Ignoravo cosa avrei fatto del mio avvenire, però sapevo che sarebbe stato legato alle vite dei poveri, alla storia delle ineguaglianze razziali in America e alla lotta per l’equità e la giustizia reciproche”.

Sulla base di queste idee Brian Stevenson, autore del libro, racconta la sua personale esperienza di giovane legale alle prese con un sistema iniquo in cui “presunzione di colpevolezza, povertà, pregiudizi razziali e tutta una serie di dinamiche sociali, strutturali e politiche hanno dato vita ad un sistema costellato di errori, un sistema in cui oggi migliaia di innocenti soffrono in prigione”.

Brian Stevenson è un idealista, ma anche un uomo che sa perfettamente che cosa significa essere neri negli stati Uniti d’America, infatti è nato nel Sud del paese ed è cresciuto ascoltando le storie di sua nonna.

Sua nonna era figlia di gente che aveva vissuto in schiavitù in Virginia. Suo padre le aveva raccontato dell’esperienza di crescere come uno schiavo e di come avesse imparato a leggere e scrivere, tenendolo però nascosto. Finché non ci fu l’Emancipazione, aveva tenuto segreto tutto ciò che sapeva. L’eredità della schiavitù segno profondamente mia nonna e il modo di crescere i nove figli che aveva avuto. Mi ripeteva continuamente “Resta vicino”.

Per questo è determinato a fare la differenza, differenza che significa dare una possibilità ai tanti, troppi detenuti, soprattutto nel braccio della morte, che non dispongono di alcun tipo di rappresentanza legale. Condannati spesso dopo un processo farsa, da una giuria bianca, privati dei più elementari diritti civili, senza nessuna voce. A 23 anni, studente di legge di Harvard, si trova a fare la sua prima visita ad un condannato a morte, pur essendo senza esperienza e non conoscendo nulla di chi va a trovare, la sua visita vuole solo essere una sorta di mano tesa, per far capire alla persona imprigionata che c’è ancora qualcuno al di là delle sbarre che è interessato a lui.

Attraverso il racconto di alcuni dei casi che si è trovato a patrocinare ci permette di lanciare uno sguardo su un sistema profondamente corrotto e iniquo.
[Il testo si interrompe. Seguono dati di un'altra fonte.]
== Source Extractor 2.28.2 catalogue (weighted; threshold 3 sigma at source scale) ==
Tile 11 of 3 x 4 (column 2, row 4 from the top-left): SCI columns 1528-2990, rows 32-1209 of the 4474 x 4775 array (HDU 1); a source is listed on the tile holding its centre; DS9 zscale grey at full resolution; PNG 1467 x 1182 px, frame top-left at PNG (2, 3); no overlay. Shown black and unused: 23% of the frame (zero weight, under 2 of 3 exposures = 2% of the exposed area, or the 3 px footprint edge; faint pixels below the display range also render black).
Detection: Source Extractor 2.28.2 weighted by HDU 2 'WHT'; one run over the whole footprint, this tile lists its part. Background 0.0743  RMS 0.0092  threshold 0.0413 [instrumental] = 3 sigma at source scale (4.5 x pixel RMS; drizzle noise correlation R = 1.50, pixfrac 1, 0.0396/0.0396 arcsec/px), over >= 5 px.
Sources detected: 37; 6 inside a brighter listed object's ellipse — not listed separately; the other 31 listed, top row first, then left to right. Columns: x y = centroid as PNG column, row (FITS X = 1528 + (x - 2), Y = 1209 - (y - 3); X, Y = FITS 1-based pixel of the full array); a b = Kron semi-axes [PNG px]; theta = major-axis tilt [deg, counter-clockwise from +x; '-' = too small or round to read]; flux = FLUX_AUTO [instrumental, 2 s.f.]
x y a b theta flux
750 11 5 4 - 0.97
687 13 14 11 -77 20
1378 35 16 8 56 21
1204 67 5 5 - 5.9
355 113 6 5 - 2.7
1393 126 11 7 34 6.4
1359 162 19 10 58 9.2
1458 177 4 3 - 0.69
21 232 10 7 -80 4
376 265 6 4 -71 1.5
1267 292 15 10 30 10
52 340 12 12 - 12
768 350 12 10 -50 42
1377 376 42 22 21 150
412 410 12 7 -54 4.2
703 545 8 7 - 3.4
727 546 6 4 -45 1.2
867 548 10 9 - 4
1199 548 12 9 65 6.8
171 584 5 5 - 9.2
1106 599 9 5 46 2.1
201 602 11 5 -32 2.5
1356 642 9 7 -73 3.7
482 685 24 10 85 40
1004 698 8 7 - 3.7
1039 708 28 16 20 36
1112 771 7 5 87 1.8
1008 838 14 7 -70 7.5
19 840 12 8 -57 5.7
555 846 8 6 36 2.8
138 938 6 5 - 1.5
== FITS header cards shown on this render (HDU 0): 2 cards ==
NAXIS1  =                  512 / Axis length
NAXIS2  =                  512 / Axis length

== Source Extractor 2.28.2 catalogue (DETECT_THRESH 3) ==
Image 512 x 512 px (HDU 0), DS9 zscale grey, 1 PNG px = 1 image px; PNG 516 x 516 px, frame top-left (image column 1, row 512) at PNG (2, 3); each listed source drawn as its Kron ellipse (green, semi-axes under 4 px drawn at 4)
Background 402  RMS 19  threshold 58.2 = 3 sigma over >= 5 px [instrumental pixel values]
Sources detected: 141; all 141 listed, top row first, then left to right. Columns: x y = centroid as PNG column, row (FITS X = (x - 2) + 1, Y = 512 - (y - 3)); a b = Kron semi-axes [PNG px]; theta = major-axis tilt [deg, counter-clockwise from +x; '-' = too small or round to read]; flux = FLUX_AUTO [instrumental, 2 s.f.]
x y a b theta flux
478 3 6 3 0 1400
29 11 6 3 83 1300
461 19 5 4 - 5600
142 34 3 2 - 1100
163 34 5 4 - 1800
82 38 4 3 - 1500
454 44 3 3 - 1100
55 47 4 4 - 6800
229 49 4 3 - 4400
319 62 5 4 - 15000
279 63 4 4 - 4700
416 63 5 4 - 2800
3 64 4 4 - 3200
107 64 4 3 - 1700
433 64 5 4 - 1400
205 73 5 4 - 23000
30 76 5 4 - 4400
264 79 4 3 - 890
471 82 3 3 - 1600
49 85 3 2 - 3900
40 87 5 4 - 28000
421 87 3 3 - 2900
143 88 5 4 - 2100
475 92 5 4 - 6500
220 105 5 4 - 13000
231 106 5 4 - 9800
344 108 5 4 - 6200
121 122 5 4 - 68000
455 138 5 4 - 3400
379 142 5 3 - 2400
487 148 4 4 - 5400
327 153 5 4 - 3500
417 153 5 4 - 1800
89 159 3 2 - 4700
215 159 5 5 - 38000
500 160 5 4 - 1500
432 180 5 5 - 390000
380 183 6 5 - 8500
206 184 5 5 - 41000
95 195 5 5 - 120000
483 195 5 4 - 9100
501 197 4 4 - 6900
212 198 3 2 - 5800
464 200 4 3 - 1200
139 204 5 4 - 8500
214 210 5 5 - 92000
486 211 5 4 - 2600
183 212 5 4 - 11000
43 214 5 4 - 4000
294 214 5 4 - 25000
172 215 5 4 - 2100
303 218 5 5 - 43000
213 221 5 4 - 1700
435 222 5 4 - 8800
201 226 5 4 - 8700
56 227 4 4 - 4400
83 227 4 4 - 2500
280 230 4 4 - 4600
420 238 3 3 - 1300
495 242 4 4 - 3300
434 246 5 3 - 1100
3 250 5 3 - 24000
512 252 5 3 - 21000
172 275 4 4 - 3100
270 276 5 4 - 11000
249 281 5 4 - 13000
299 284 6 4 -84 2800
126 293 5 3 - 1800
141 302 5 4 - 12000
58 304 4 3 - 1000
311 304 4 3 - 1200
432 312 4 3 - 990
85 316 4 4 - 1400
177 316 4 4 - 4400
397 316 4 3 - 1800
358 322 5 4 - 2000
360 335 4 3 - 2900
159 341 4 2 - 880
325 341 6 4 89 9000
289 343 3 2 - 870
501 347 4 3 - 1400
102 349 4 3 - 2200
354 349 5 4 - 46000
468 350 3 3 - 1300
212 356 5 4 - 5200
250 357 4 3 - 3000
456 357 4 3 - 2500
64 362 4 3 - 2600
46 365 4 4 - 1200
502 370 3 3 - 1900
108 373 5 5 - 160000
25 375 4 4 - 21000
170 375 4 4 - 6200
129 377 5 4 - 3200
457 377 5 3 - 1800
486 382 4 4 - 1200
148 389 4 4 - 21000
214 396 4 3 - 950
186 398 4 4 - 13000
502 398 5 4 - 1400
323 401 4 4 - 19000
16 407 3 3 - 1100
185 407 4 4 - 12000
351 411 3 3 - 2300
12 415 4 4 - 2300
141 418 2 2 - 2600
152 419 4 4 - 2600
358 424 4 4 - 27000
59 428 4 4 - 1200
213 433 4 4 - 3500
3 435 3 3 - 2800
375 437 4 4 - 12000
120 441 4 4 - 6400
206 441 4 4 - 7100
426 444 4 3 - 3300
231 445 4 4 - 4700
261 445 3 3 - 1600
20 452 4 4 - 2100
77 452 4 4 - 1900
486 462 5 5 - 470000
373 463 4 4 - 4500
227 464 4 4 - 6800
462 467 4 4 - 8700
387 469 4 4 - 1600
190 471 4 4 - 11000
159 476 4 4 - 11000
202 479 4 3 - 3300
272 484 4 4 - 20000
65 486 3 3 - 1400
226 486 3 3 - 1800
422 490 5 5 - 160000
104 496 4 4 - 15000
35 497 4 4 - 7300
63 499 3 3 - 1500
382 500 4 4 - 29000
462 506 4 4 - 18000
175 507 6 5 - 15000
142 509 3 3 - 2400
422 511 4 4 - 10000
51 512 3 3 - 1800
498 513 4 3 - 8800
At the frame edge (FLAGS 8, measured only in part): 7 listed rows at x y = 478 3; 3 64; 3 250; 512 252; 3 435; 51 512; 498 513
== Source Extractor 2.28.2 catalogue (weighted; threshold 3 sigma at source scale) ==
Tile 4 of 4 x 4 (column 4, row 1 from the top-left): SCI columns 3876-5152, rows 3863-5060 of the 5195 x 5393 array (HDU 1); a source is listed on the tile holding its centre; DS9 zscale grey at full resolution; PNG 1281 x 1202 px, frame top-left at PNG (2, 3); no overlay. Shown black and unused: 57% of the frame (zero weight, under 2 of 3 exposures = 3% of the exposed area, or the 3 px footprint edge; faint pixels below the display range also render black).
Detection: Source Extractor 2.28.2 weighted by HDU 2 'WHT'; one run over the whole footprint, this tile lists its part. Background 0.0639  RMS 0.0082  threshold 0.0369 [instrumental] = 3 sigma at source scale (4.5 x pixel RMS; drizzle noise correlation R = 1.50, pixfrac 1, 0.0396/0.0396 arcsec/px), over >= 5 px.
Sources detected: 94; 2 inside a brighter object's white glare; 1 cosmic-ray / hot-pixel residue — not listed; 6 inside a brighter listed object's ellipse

Non si può evitare di pensare che quella che si autodefinisce la maggiore democrazia al mondo abbia un sistema giudiziario e carcerario del genere. Un sistema dove chi è più povero, più indifeso, meno consapevole, ha infinite probabilità in più di essere incarcerato, processato e condannato. I neri, i bianchi poveri, le donne, i bambini (!!!), i disabili, i malati mentali sono i clienti dell’avvocato Stevenson. Un carico mentale e fisico pazzesco, soverchiante, come lo definisce lui stesso.

Seguivamo i clienti nel braccio della morte, presentavamo ricorso contro le pene eccessive, aiutavamo i disabili, assistevamo i bambini incarcerati nel sistema penitenziario degli adulti e cercavamo di denunciare i pregiudizi razziali, le discriminazioni verso i poveri e gli abusi di potere. Erano impegni soverchianti ma gratificanti.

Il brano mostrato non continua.